As shown in Figure 8, sub-pixel interpolation device for a kind of video content adaptive of realizing said method, comprise the filter factor maker that is used to generate when time interpolation coefficient, interpolation filter and sub-pixel location interpolation result memory, the sub-pixel interpolation position and the integer pixel matrix of input enter described filter factor maker, the filter factor maker generates the filter factor of working as time interpolation according to the difference of location of interpolation, the filter factor of output inputs to interpolation filter with the integer pixel matrix of input again and carries out filtering interpolation, and the output result behind the filtering interpolation is stored in the sub-pixel location interpolation result memory and output at last.Codec calls this interpolating apparatus, is responsible for input integer pixel matrix and sub-pixel interpolation position, adopts filter factors to change and can not change two kinds according to different classification of location of interpolation, but all be in filter factor production device; After filter factor generates,, do actual interpolation arithmetic, send interpolation result at last together with the input of the integer pixel matrix that begins as interpolation filter.

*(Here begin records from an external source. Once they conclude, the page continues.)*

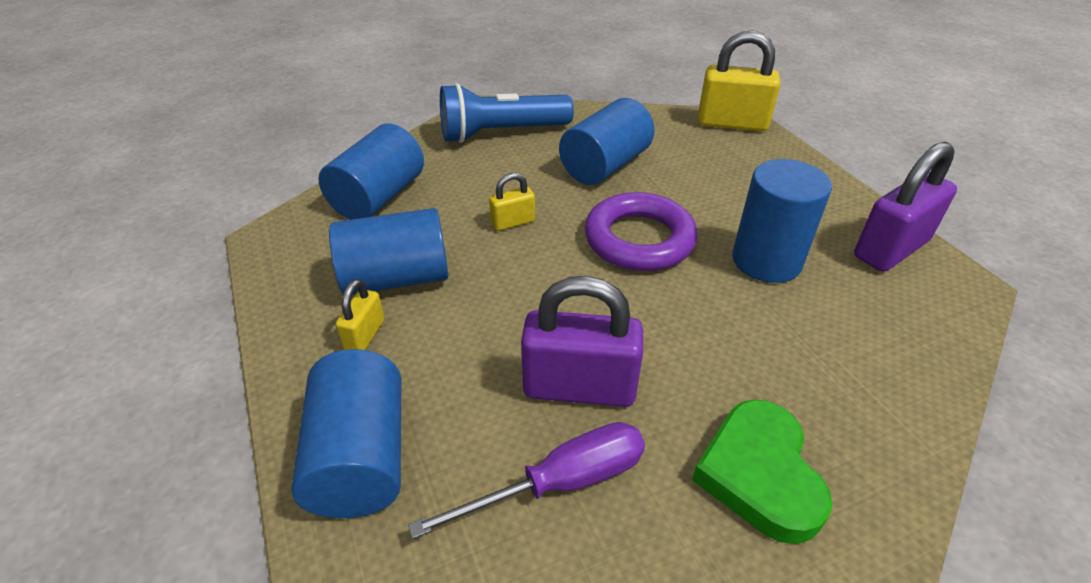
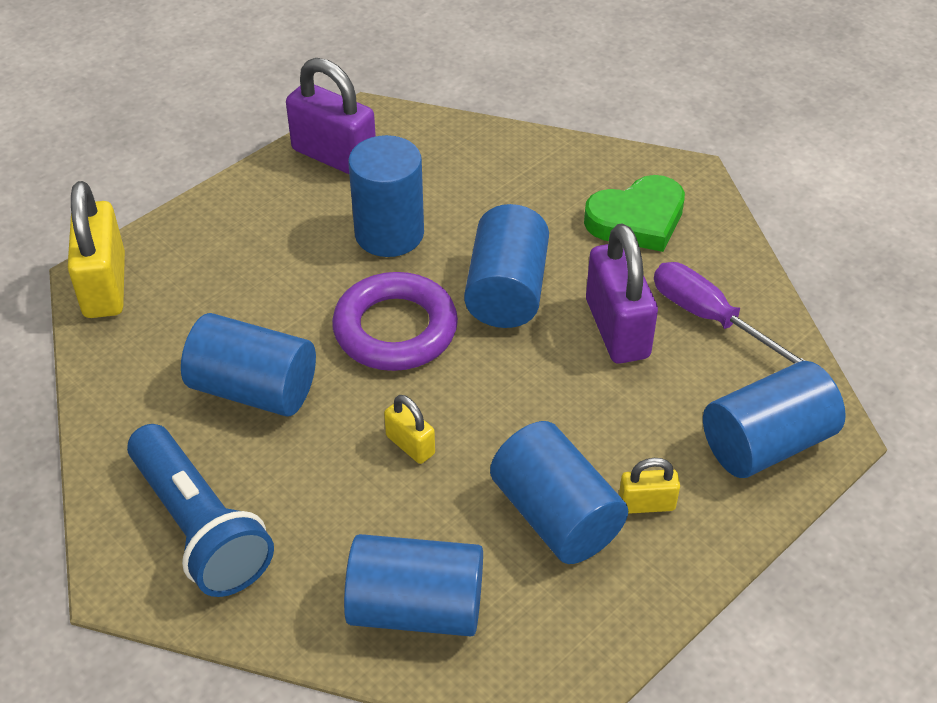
camera: 110 degrees left, 5 degrees up
(664, 318) = (506, 291): none -> blue cylinder

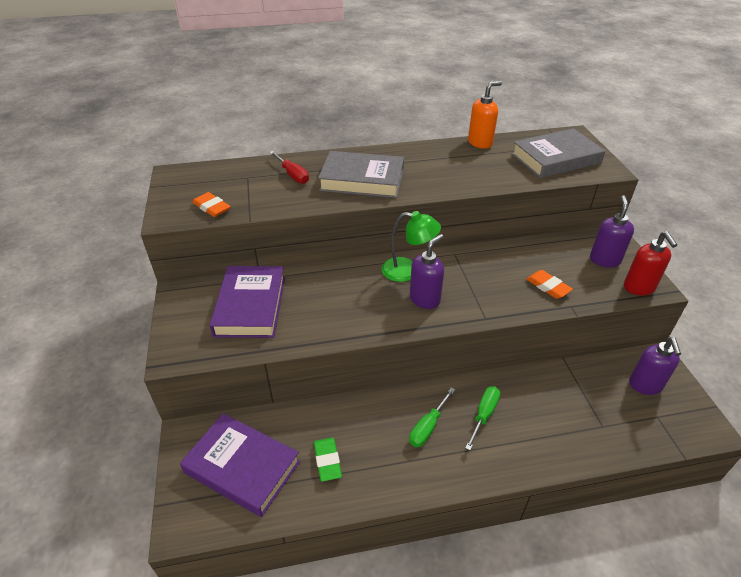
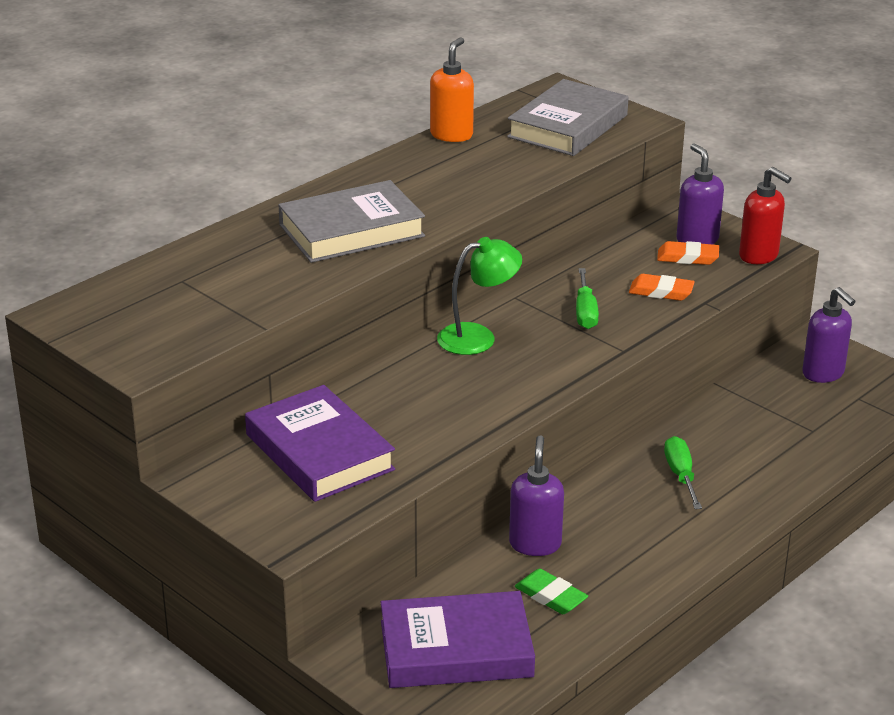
camera: 35 degrees left, 10 degrees down
(212, 207) = (187, 332): orange eraser -> orange eraser (687, 257)
(292, 175) = (245, 256): red screwdriver -> none
(425, 299) = (533, 359): purple soap dispenser -> purple soap dispenser (535, 544)
(428, 427) = (630, 514): green screwdriver -> green screwdriver (585, 312)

As shown in Figure 6, be interpolating apparatus schematic diagram in the video encoder in the prior art, motion compensator compensates the motion vector error of picture motion data among the figure, this motion compensator can use interpolating apparatus of the present invention, carries out interpolation to improve image data resolution and then to improve motion vector error compensation precision on view data.As shown in Figure 7, be interpolating apparatus schematic diagram in another video encoder in the prior art, motion compensator is that the motion of view data compensates among the figure, can use interpolating apparatus of the present invention, on reference image frame, carry out interpolation with the raising image resolution ratio, and then improve compensation precision.